=== EXTRACT TO READ ===
%%
I adored season 1 of this show and that was hard to beat. The whole concept of hosts trying to break free from their loop had a Greek tragedy flavour to it, with a sprink of Nietzsche when they kill their creator. Usage of time, loops within the loops, were amazing features and it was […]
I adored season 1 of this show and that was hard to beat. The whole concept of hosts trying to break free from their loop had a Greek tragedy flavour to it, with a sprink of Nietzsche when they kill their creator. Usage of time, loops within the loops, were amazing features and it was hard to pick your favourite twist in the plot, from Bernard to Dolores.
A part if me was afraid they were out of things to say.
Oh boy I was wrong.
Where should I start? The whole season 2 is a tangle of what was beast in season 1, but taking concepts and reversing them by bringing a new ingredient to the equation: what if, instead or hosts trying to be human, the whole idea was for humans trying to be a little more like the hosts? While machines seek mortality, people are striving to achieve that god-like immortality, but by doing that they fall, from creators to creatures, loosing the very thing that could would make them unique.
%%
=== TASK DESCRIPTION ===
Answer these questions about the show review:
(a) Which two names does the review give when it mentions picking a favorite plot twist?
(b) What was part of the reviewer afraid of before watching season 2?
(c) According to the review, what are people striving to achieve while machines seek mortality?

=== RECORDS PROVIDED ===
%%
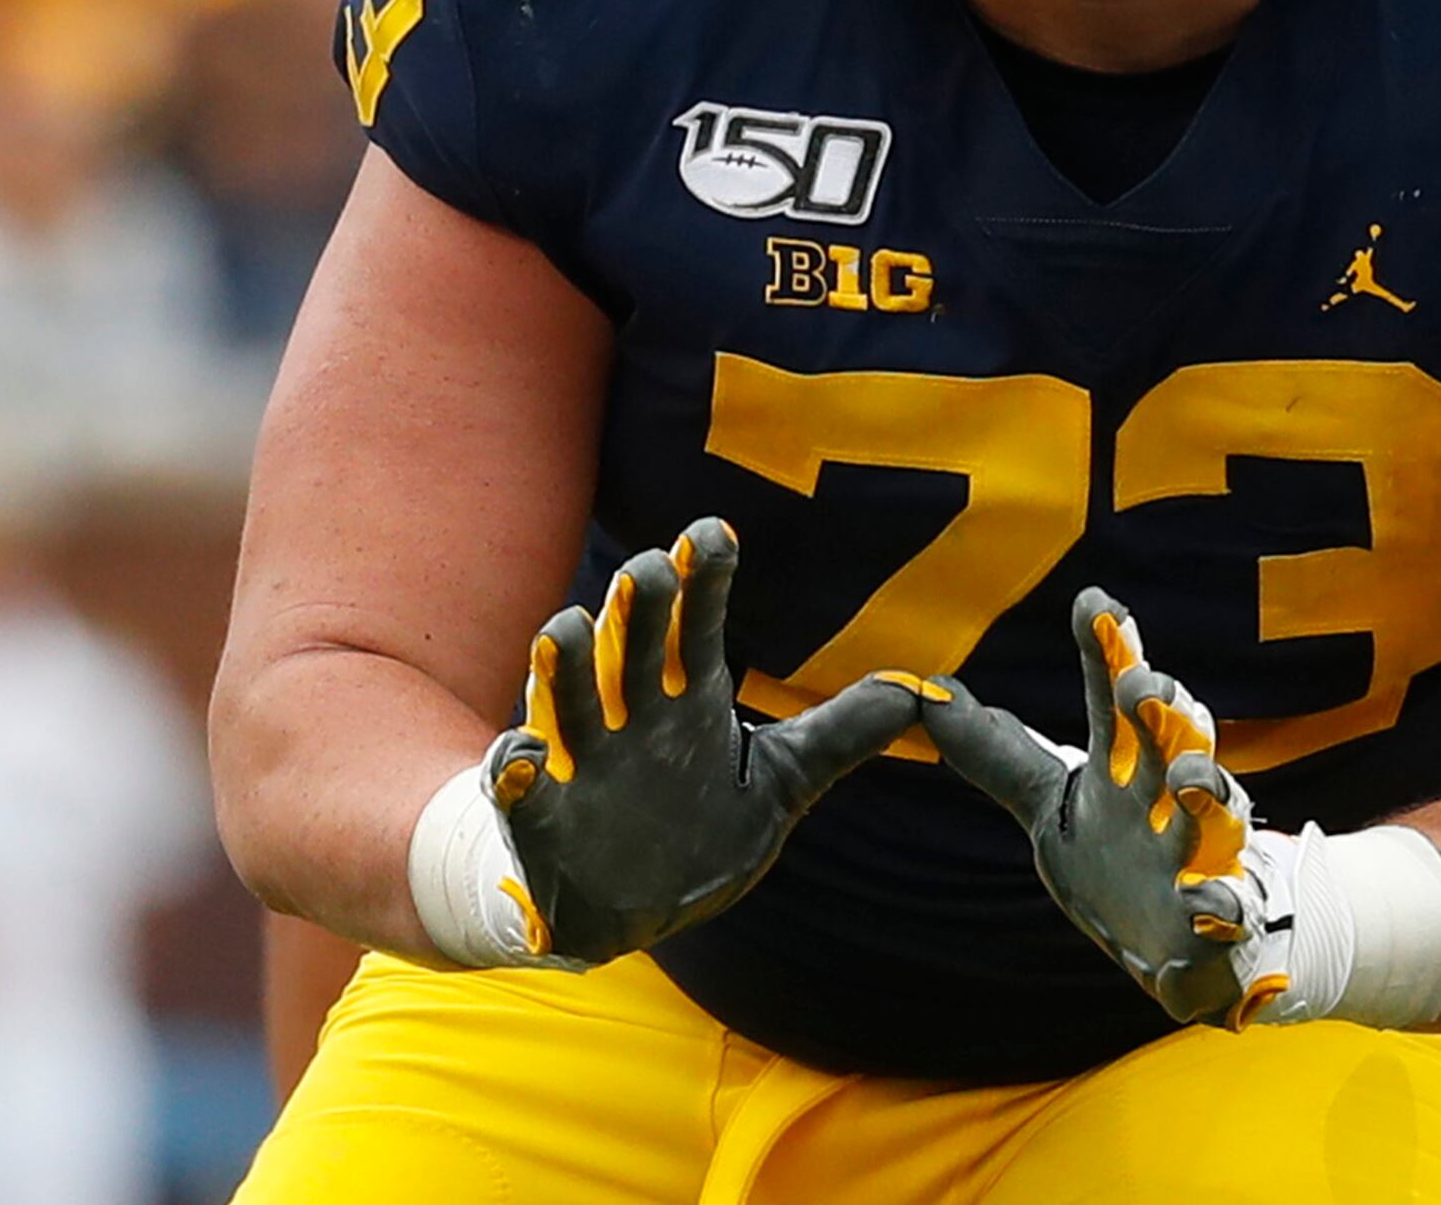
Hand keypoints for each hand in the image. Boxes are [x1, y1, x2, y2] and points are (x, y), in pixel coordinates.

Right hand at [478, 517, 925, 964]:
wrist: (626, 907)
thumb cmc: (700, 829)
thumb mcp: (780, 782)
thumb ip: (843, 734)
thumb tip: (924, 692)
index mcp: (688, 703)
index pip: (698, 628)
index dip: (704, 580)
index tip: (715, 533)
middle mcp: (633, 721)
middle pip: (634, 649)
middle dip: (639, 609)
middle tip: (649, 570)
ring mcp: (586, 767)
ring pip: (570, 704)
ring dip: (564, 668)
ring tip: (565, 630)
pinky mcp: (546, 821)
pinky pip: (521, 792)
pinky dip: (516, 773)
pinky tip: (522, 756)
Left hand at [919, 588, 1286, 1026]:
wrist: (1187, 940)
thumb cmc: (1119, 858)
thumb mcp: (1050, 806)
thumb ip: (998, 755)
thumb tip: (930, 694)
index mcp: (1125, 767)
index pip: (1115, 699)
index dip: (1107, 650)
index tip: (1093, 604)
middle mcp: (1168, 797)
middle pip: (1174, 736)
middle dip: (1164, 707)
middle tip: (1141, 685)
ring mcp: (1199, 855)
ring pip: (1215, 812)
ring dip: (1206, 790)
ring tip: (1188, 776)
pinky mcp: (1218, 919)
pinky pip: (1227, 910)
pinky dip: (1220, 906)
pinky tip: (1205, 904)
%%
=== EXERCISE RESPONSE ===
(a) Bernard and Dolores.
(b) That they were out of things to say.
(c) That god-like immortality.